We plan to continue on the OT and ST, the two areas he is very behind in.  The school psychologist also suggested that we transfer him to another school within the same school district which provides more life skills.  He has been attending an "autism program" for the past two years for pre-K because that was the diagnosis he received when he took the ADOS test, when they evaluated him at UCLA for a clinical trial study and at UCI for another autism clinical study.  However, because he is more delayed than kids who have "straight autism" per the school psychologist, he would benefit from a program that focuses more on life skills.  He is more behind than the other kids in his classroom and I knew it would be due to his Dup15q diagnosis. A few weeks ago, Gabe, L and I went to Studio City for Stephanie's Day at CBS Studios.  This event is founded by one of the CBS executives who has a daughter with autism.  Many educational, therapy and medical vendors had booths for families with autism.  We spoke with a representative for Villa Esperanza school, a non public school in Pasadena that serve special needs children.  I hope to get L transferred over there eventually and hope the school district will agree it is the best fit for him.  Of course, I am prepared for a huge fight to get this done.  We will tour the school next week and see what steps we need to take.

I will miss his current teacher and the program which seemed so well organized and the kids seemed to be really well treated by the staff. But, I know L needs to go to a program that will serve his needs the best.  I am glad he had the experience in his present school but I also wonder if he wouldn't have benefited from the new program a little bit sooner.   Granted, it is clear across town and we will most likely be busing him. I know, Gabe and I vowed we would never put him on those buses. But, recently the laws have changed and bus safety has been improved.  (Link)  We plan to take him to school in the morning due to his new onset seizures between 7-10 am but plan for him to be brought back home on the bus. I know L is going to love getting on the bus, he used to cry and fret that he was not getting on one with all the other kids.  I always like to make small rapport with the teachers everyday and pick up just a tidbit of info on how his day went.  I think it also sends a subliminal message to the staff that the parents are really involved with this child and that they had better not mess with him. But really, who knows what happens inside the classroom, there are no camera. 
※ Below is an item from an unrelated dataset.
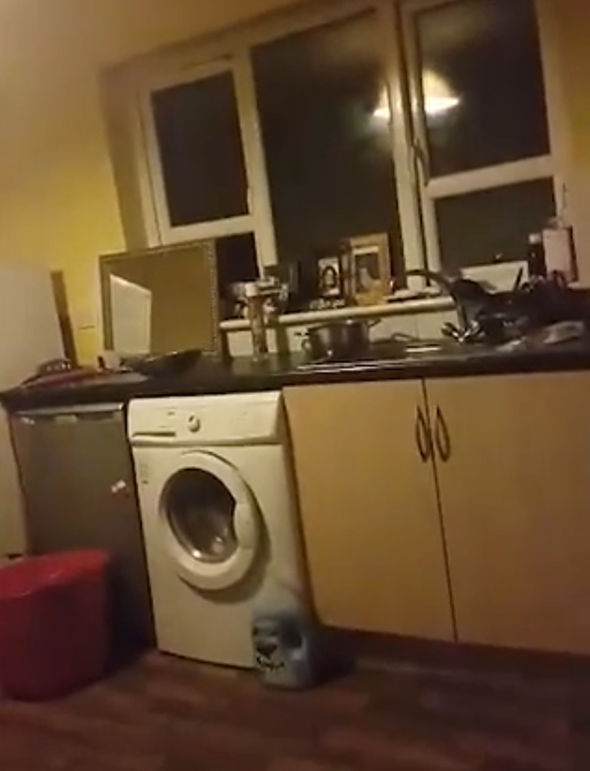
Where is `faucet`? faucet is located at coordinates coord(412,271).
Recently, the Dup15q Alliance published a paper on seizures.  seizures and Dup15q
We have increased his keppra dose twice with some seizure control but after a few weeks, they seem to come back.  I hate that there is no direct remedy and every med is like a trial and error.  I hated that I was giving him keppra everyday with no seizure control for about a month.  Why the hell am I giving it to him for anyway?? One morning, as I turned for 5 minutes to use the bathroom, I found him in the bedroom slumped over next to the trashcan seizing.  This made me so so sad and mad.  I hate to see my baby like that!